_EXERCISE GOAL_. Could you reproduce the lines below from the one with "9: (619, 268, 2.67)" through the one with "38: (556, 188, 3.33)"? Keep both ends and add nothing.

_EXTRACTED INFORMATION_.
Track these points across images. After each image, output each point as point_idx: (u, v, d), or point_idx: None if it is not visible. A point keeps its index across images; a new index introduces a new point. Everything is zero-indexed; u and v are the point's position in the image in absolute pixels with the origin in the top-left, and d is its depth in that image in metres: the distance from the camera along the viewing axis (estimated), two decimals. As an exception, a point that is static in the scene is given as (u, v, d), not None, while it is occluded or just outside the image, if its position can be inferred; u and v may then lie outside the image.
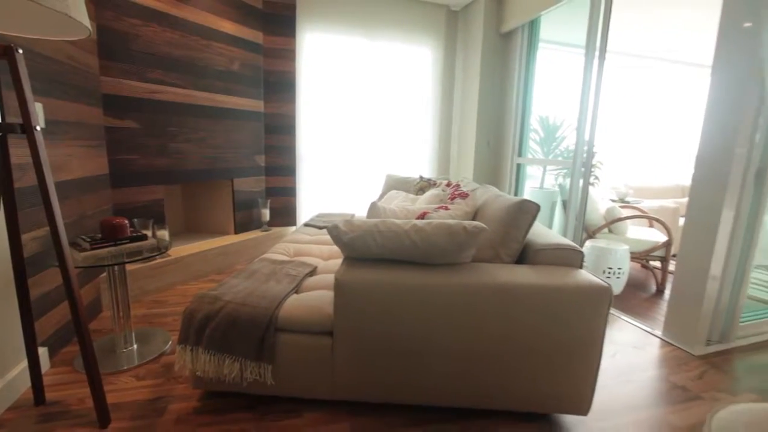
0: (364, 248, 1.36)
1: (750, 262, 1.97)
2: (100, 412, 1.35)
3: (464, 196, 1.80)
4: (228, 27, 3.01)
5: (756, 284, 2.25)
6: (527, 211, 1.46)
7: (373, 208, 1.66)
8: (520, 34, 3.42)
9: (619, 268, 2.67)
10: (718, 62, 1.87)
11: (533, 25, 3.35)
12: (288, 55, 3.50)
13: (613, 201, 3.67)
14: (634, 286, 2.98)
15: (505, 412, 1.47)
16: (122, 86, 2.43)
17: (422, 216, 1.60)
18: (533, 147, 3.65)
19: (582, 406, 1.37)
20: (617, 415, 1.49)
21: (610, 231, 3.03)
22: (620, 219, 2.92)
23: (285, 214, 3.75)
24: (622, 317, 2.40)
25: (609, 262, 2.67)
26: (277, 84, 3.51)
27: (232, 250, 3.10)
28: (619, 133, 4.91)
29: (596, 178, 4.05)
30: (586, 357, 1.32)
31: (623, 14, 3.55)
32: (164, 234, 2.00)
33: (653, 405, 1.56)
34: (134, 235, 1.79)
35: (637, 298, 2.75)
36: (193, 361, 1.39)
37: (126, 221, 1.77)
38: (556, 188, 3.33)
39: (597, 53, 2.58)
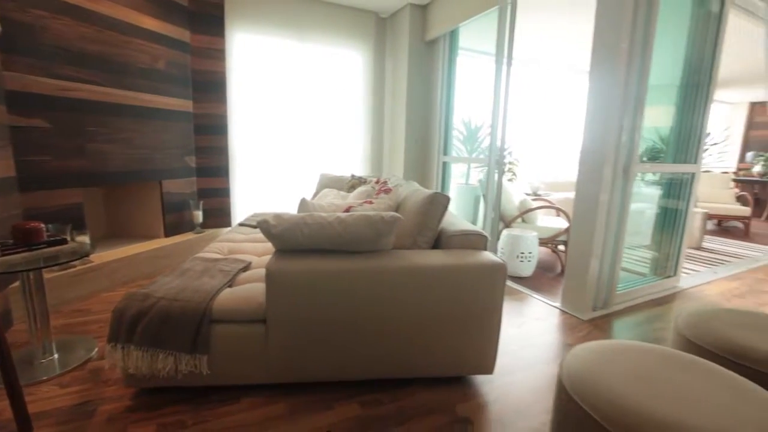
0: (293, 240, 1.48)
1: (622, 241, 2.39)
2: (21, 422, 1.32)
3: (388, 191, 1.99)
4: (150, 23, 2.92)
5: (627, 260, 2.72)
6: (439, 203, 1.67)
7: (303, 204, 1.78)
8: (442, 42, 3.71)
9: (530, 252, 3.04)
10: (592, 73, 2.25)
11: (453, 35, 3.66)
12: (217, 54, 3.46)
13: (527, 194, 4.12)
14: (543, 268, 3.40)
15: (427, 378, 1.67)
16: (29, 82, 2.27)
17: (348, 210, 1.75)
18: (458, 146, 3.98)
19: (488, 366, 1.62)
20: (519, 371, 1.77)
21: (524, 221, 3.42)
22: (531, 210, 3.32)
23: (219, 216, 3.70)
24: (533, 295, 2.75)
25: (521, 248, 3.04)
26: (207, 84, 3.45)
27: (163, 254, 3.01)
28: (533, 134, 5.48)
29: (514, 174, 4.51)
30: (489, 323, 1.57)
31: (531, 24, 4.00)
32: (84, 239, 1.94)
33: (548, 361, 1.86)
34: (51, 239, 1.72)
35: (545, 277, 3.15)
36: (124, 359, 1.41)
37: (42, 225, 1.70)
38: (478, 184, 3.66)
39: (505, 60, 2.92)
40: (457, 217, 1.99)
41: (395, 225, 1.50)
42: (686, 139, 2.78)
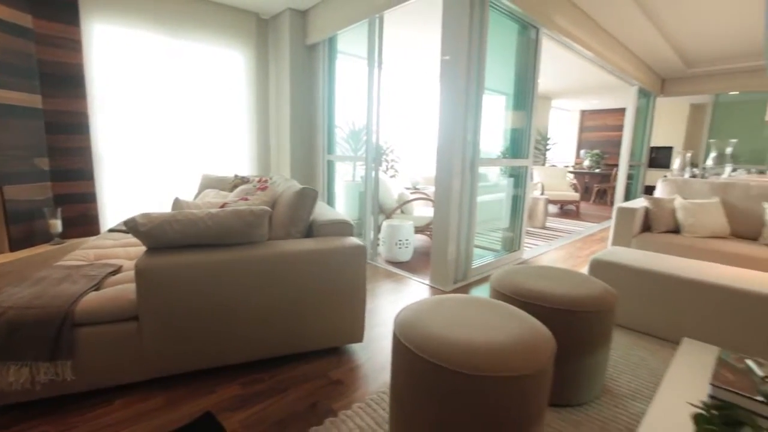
0: (163, 237, 1.53)
1: (474, 224, 2.89)
2: None
3: (264, 188, 2.12)
4: (-24, 6, 2.53)
5: (485, 239, 3.29)
6: (308, 197, 1.87)
7: (176, 203, 1.81)
8: (322, 47, 3.92)
9: (407, 239, 3.44)
10: (441, 81, 2.69)
11: (332, 41, 3.89)
12: (72, 45, 3.13)
13: (407, 188, 4.58)
14: (422, 252, 3.85)
15: (306, 352, 1.87)
16: None
17: (222, 207, 1.84)
18: (344, 145, 4.23)
19: (358, 335, 1.88)
20: (388, 337, 2.07)
21: (403, 212, 3.83)
22: (407, 202, 3.74)
23: (84, 223, 3.34)
24: (409, 276, 3.13)
25: (399, 236, 3.42)
26: (61, 77, 3.10)
27: (6, 270, 2.64)
28: (413, 133, 6.04)
29: (395, 171, 4.95)
30: (355, 298, 1.83)
31: (401, 34, 4.45)
32: None
33: (412, 327, 2.20)
34: None
35: (421, 261, 3.58)
36: (-35, 377, 1.31)
37: None
38: (361, 180, 3.97)
39: (376, 64, 3.25)
40: (328, 208, 2.21)
41: (265, 217, 1.65)
42: (519, 138, 3.46)
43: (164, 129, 3.72)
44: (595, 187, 8.42)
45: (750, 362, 1.21)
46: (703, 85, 6.09)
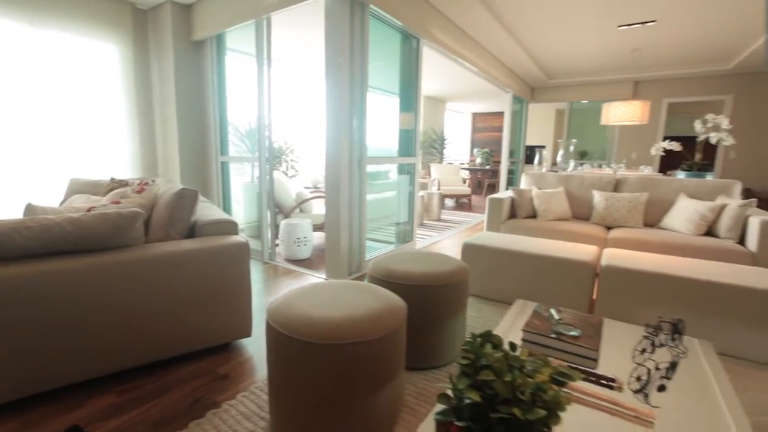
0: (12, 245, 1.41)
1: (364, 218, 3.10)
2: None
3: (141, 191, 2.04)
4: None
5: (380, 233, 3.54)
6: (188, 197, 1.87)
7: (29, 209, 1.67)
8: (210, 43, 3.79)
9: (305, 237, 3.53)
10: (326, 82, 2.83)
11: (220, 38, 3.79)
12: None
13: (307, 187, 4.66)
14: (322, 249, 3.97)
15: (193, 352, 1.86)
16: None
17: (89, 210, 1.74)
18: (240, 145, 4.14)
19: (246, 330, 1.93)
20: (279, 331, 2.15)
21: (302, 210, 3.90)
22: (305, 200, 3.82)
23: None
24: (307, 272, 3.23)
25: (297, 234, 3.49)
26: None
27: None
28: (311, 133, 6.12)
29: (296, 170, 4.99)
30: (241, 294, 1.88)
31: (293, 32, 4.50)
32: None
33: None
34: None
35: (321, 258, 3.70)
36: None
37: None
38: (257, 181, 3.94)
39: (265, 63, 3.28)
40: (214, 209, 2.21)
41: (137, 219, 1.62)
42: (407, 137, 3.78)
43: (22, 128, 3.25)
44: (486, 181, 9.41)
45: (552, 310, 1.58)
46: (562, 94, 7.23)
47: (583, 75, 6.67)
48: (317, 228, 3.81)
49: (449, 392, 0.71)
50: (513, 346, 0.80)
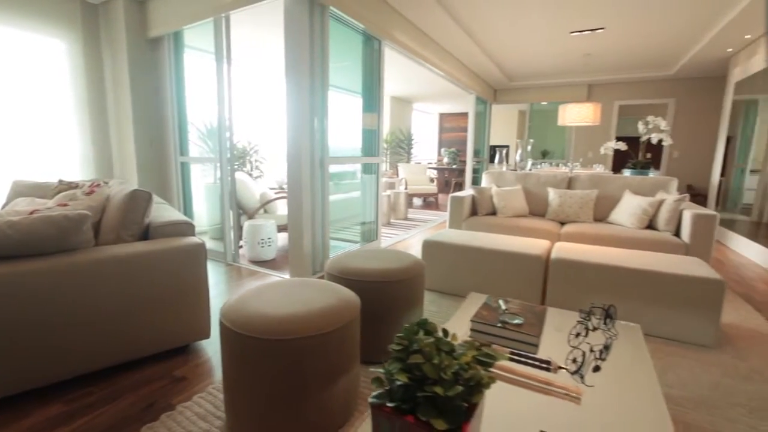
0: (-56, 251, 1.35)
1: (327, 218, 3.13)
2: None
3: (91, 193, 1.98)
4: None
5: (345, 233, 3.57)
6: (140, 199, 1.83)
7: (-35, 214, 1.58)
8: (167, 41, 3.69)
9: (269, 238, 3.51)
10: (287, 83, 2.84)
11: (177, 36, 3.69)
12: None
13: (272, 188, 4.62)
14: (287, 250, 3.94)
15: (149, 356, 1.83)
16: None
17: (32, 214, 1.67)
18: (202, 146, 4.05)
19: (205, 331, 1.92)
20: (240, 332, 2.14)
21: (266, 211, 3.87)
22: (269, 201, 3.80)
23: None
24: (272, 273, 3.21)
25: (262, 235, 3.46)
26: None
27: None
28: (276, 133, 6.06)
29: (261, 171, 4.93)
30: (198, 295, 1.86)
31: (255, 31, 4.45)
32: None
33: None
34: None
35: (286, 258, 3.69)
36: None
37: None
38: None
39: (225, 61, 3.23)
40: (171, 210, 2.17)
41: (84, 222, 1.58)
42: (370, 138, 3.83)
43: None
44: (453, 180, 9.61)
45: (501, 301, 1.67)
46: (522, 96, 7.52)
47: (542, 78, 6.97)
48: (282, 228, 3.79)
49: (382, 376, 0.77)
50: (445, 332, 0.86)
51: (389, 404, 0.73)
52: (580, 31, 4.45)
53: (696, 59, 5.22)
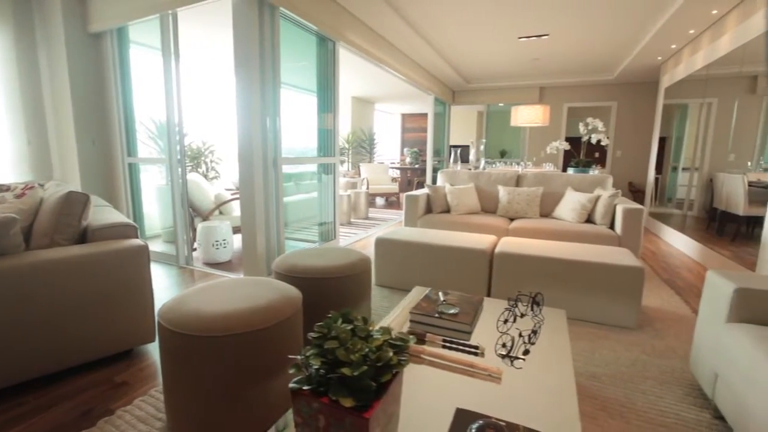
0: None
1: (281, 218, 3.13)
2: None
3: (21, 196, 1.89)
4: None
5: (304, 233, 3.58)
6: (76, 201, 1.78)
7: None
8: (109, 36, 3.54)
9: (224, 240, 3.46)
10: (236, 82, 2.82)
11: (121, 31, 3.55)
12: None
13: (228, 189, 4.54)
14: (245, 251, 3.90)
15: (93, 361, 1.78)
16: None
17: (-47, 218, 1.59)
18: (153, 146, 3.91)
19: (149, 335, 1.88)
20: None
21: (221, 212, 3.80)
22: (224, 202, 3.74)
23: None
24: (225, 275, 3.17)
25: (216, 236, 3.41)
26: None
27: None
28: (232, 134, 5.94)
29: (216, 172, 4.83)
30: (141, 298, 1.83)
31: (205, 30, 4.36)
32: None
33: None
34: None
35: (242, 260, 3.65)
36: None
37: None
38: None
39: (173, 58, 3.15)
40: (113, 213, 2.11)
41: (12, 226, 1.52)
42: (326, 137, 3.86)
43: None
44: (415, 180, 9.78)
45: (440, 293, 1.76)
46: (479, 97, 7.78)
47: (497, 80, 7.25)
48: (238, 230, 3.74)
49: (300, 362, 0.82)
50: (365, 320, 0.93)
51: (306, 388, 0.78)
52: (527, 37, 4.69)
53: (632, 66, 5.64)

_OUTPUT OF THE TASK_.
9: (619, 268, 2.67)
10: (718, 62, 1.87)
11: (533, 25, 3.35)
12: (288, 55, 3.50)
13: (613, 201, 3.67)
14: (634, 286, 2.98)
15: (505, 412, 1.47)
16: (122, 86, 2.43)
17: (422, 216, 1.60)
18: (533, 147, 3.65)
19: (582, 406, 1.37)
20: (617, 415, 1.49)
21: (610, 231, 3.03)
22: (620, 219, 2.92)
23: (285, 214, 3.75)
24: (622, 317, 2.40)
25: (609, 262, 2.67)
26: (277, 84, 3.51)
27: (232, 250, 3.10)
28: (619, 133, 4.91)
29: (596, 178, 4.05)
30: (586, 357, 1.32)
31: (623, 14, 3.55)
32: (164, 234, 2.00)
33: (653, 405, 1.56)
34: (134, 235, 1.79)
35: (637, 298, 2.75)
36: (193, 361, 1.39)
37: (126, 221, 1.77)
38: (556, 188, 3.33)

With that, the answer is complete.